## Stored data
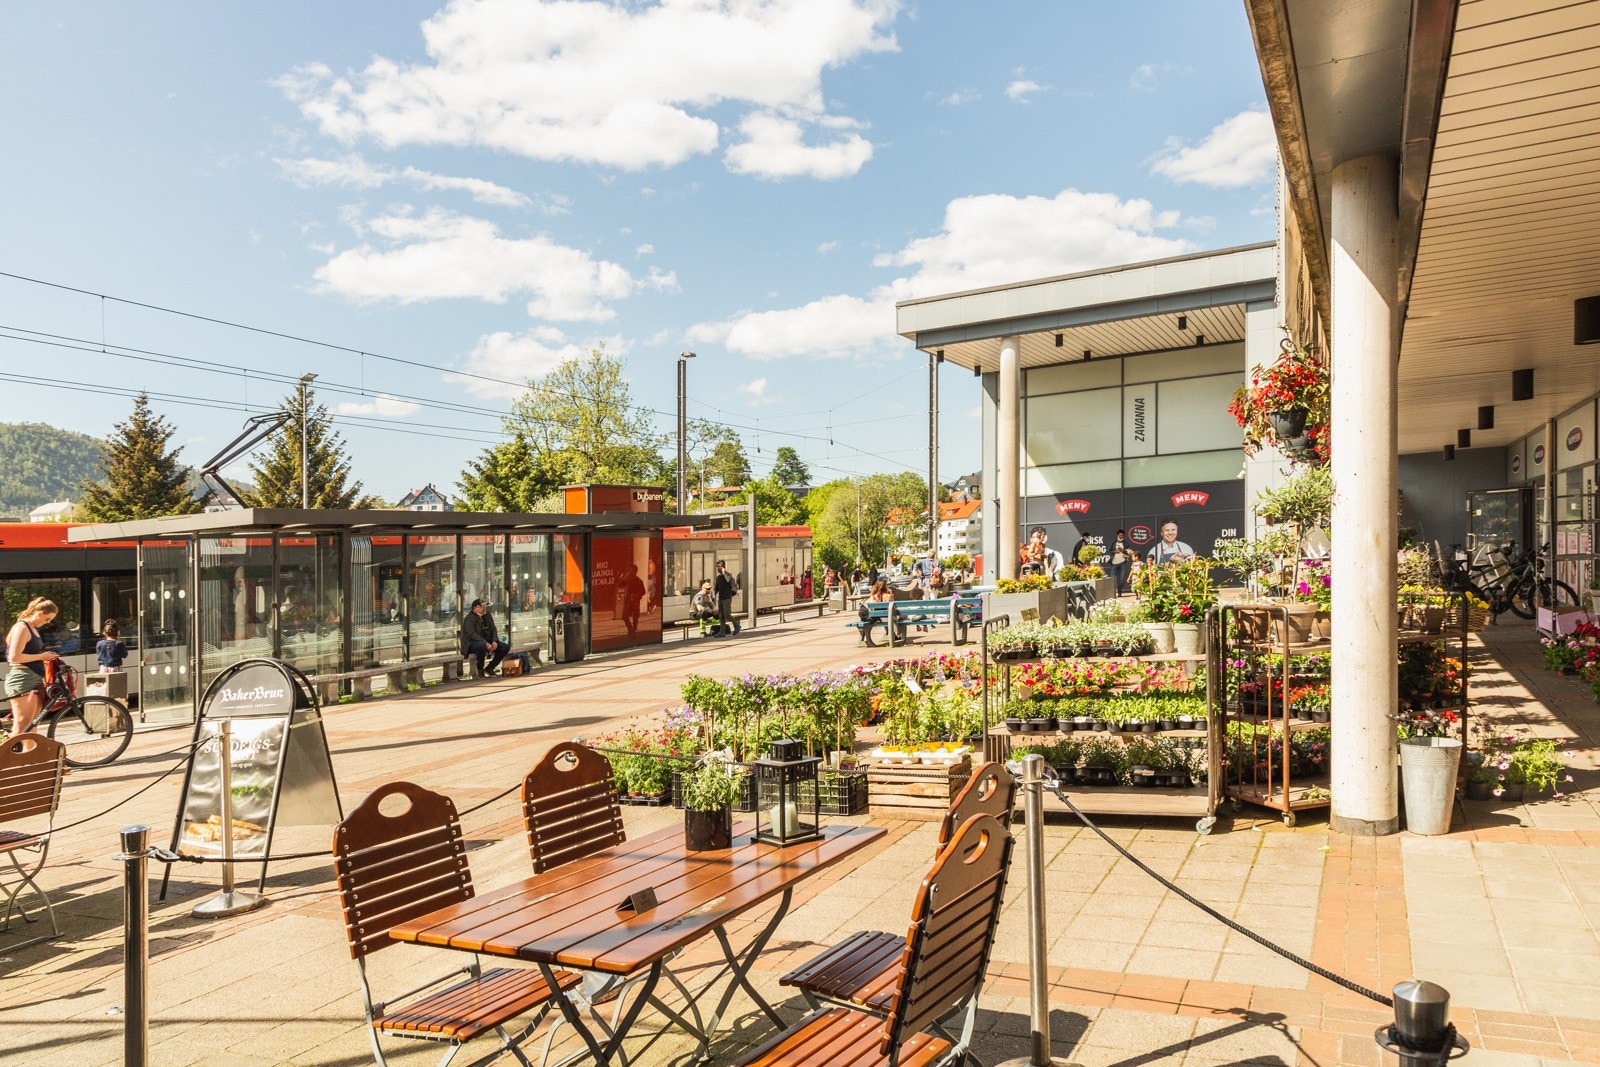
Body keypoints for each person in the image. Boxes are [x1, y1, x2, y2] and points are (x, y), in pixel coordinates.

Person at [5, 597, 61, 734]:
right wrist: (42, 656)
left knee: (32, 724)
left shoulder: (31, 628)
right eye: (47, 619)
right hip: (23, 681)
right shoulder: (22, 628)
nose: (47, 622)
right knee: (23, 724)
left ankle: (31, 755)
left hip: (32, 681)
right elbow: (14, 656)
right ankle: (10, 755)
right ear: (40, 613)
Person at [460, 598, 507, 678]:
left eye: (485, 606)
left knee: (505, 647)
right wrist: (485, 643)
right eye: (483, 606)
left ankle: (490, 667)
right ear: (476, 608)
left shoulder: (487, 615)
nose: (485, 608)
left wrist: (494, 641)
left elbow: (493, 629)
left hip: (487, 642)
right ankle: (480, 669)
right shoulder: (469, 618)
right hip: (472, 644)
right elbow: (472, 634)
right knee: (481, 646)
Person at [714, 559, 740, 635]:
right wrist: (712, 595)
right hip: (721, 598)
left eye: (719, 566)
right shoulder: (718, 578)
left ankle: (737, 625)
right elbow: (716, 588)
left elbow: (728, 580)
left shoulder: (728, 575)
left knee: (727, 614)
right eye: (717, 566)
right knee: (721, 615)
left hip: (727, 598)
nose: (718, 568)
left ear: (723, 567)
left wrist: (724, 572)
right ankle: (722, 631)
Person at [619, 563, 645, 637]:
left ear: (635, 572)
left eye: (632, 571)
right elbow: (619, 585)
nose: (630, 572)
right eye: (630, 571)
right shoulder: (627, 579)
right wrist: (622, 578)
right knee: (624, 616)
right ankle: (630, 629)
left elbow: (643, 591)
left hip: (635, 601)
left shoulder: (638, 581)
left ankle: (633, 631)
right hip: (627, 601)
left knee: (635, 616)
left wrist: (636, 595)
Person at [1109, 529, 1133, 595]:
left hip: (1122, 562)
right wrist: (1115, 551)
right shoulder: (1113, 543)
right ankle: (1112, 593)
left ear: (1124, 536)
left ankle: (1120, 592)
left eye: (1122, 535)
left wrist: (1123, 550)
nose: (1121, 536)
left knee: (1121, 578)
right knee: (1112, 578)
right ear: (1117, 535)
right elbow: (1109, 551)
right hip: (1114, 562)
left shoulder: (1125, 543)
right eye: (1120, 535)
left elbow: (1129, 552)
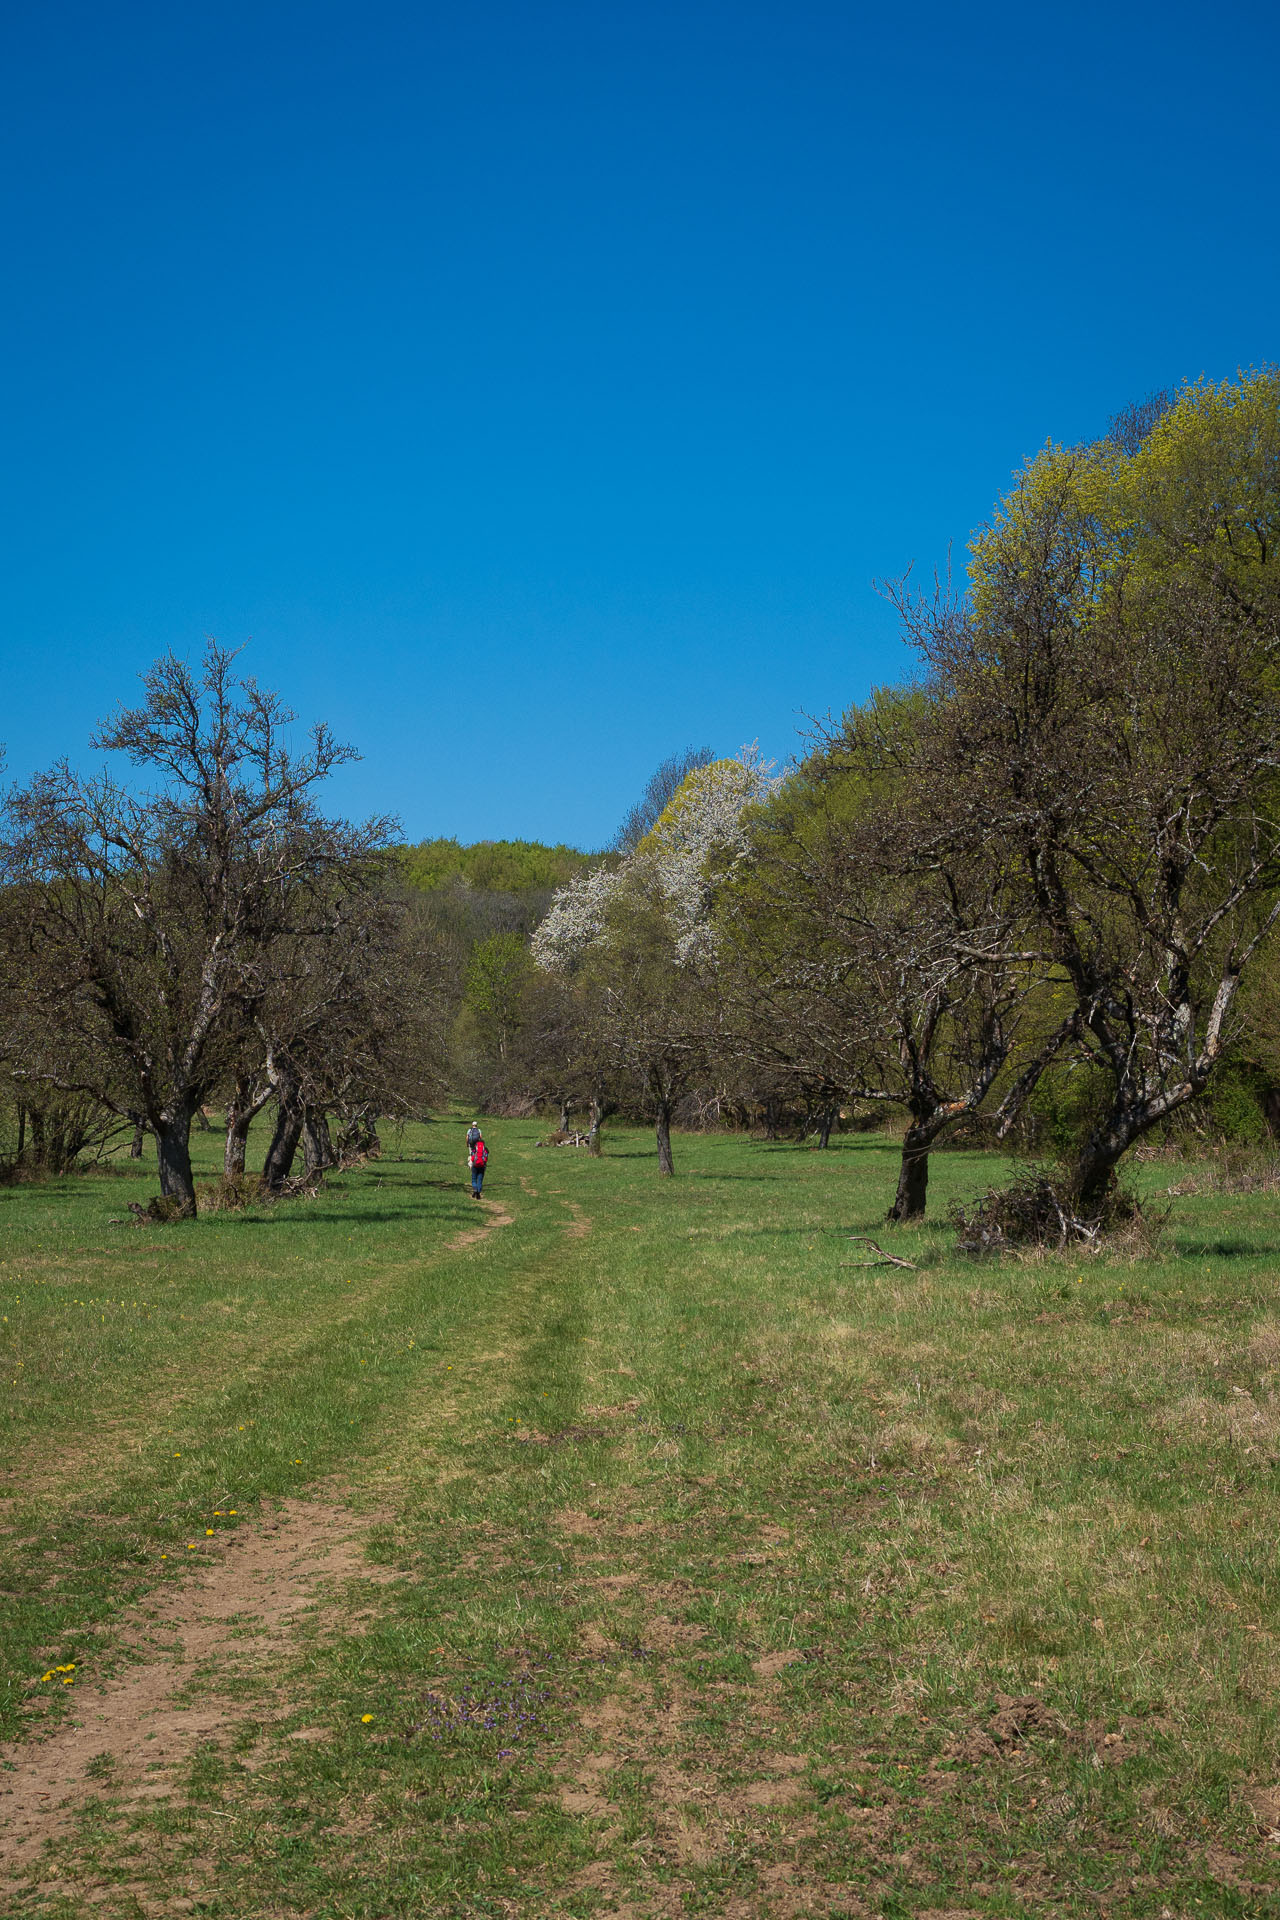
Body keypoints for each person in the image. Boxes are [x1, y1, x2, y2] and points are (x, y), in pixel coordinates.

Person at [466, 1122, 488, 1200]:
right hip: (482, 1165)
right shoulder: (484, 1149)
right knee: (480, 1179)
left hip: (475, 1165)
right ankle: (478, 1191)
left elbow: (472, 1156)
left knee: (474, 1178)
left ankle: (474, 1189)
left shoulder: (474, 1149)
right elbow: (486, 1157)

## To do
Excluding the pictures, restate the records above word for word.

## Result of this task
Body keypoints for each person in the image. Boxes are [x1, y1, x2, y2] and points are (x, y), in pixel coordinates.

Person at [5, 597, 61, 734]:
right wrist: (42, 656)
left knee: (32, 724)
left shoulder: (31, 628)
right eye: (47, 619)
right hip: (23, 681)
right shoulder: (22, 628)
nose: (47, 622)
right knee: (23, 724)
left ankle: (31, 755)
left hip: (32, 681)
right elbow: (14, 656)
right ankle: (10, 755)
right ear: (40, 613)
Person at [460, 598, 507, 678]:
left eye: (485, 606)
left knee: (505, 647)
right wrist: (485, 643)
right eye: (483, 606)
left ankle: (490, 667)
right ear: (476, 608)
left shoulder: (487, 615)
nose: (485, 608)
left wrist: (494, 641)
left elbow: (493, 629)
left hip: (487, 642)
right ankle: (480, 669)
right shoulder: (469, 618)
right hip: (472, 644)
right elbow: (472, 634)
right knee: (481, 646)
Person at [714, 559, 740, 635]:
right wrist: (712, 595)
right hip: (721, 598)
left eye: (719, 566)
right shoulder: (718, 578)
left ankle: (737, 625)
right elbow: (716, 588)
left elbow: (728, 580)
left shoulder: (728, 575)
left knee: (727, 614)
right eye: (717, 566)
right knee: (721, 615)
left hip: (727, 598)
nose: (718, 568)
left ear: (723, 567)
left wrist: (724, 572)
right ankle: (722, 631)
Person at [619, 563, 645, 637]:
left ear: (635, 572)
left eye: (632, 571)
right elbow: (619, 585)
nose: (630, 572)
right eye: (630, 571)
right shoulder: (627, 579)
right wrist: (622, 578)
right knee: (624, 616)
right ankle: (630, 629)
left elbow: (643, 591)
left hip: (635, 601)
left shoulder: (638, 581)
left ankle: (633, 631)
right hip: (627, 601)
left knee: (635, 616)
left wrist: (636, 595)
Person at [1109, 529, 1133, 595]:
left hip: (1122, 562)
right wrist: (1115, 551)
right shoulder: (1113, 543)
right ankle: (1112, 593)
left ear: (1124, 536)
left ankle: (1120, 592)
left eye: (1122, 535)
left wrist: (1123, 550)
nose: (1121, 536)
left knee: (1121, 578)
right knee: (1112, 578)
right ear: (1117, 535)
right elbow: (1109, 551)
right hip: (1114, 562)
left shoulder: (1125, 543)
right eye: (1120, 535)
left elbow: (1129, 552)
Body keypoints for each person in the image. Boxes are [x1, y1, x2, y2] and points are (x, y), in pixel coordinates.

Person at [466, 1122, 488, 1200]:
right hip: (482, 1165)
right shoulder: (484, 1149)
right knee: (480, 1179)
left hip: (475, 1165)
right ankle: (478, 1191)
left elbow: (472, 1156)
left knee: (474, 1178)
left ankle: (474, 1189)
left shoulder: (474, 1149)
right elbow: (486, 1157)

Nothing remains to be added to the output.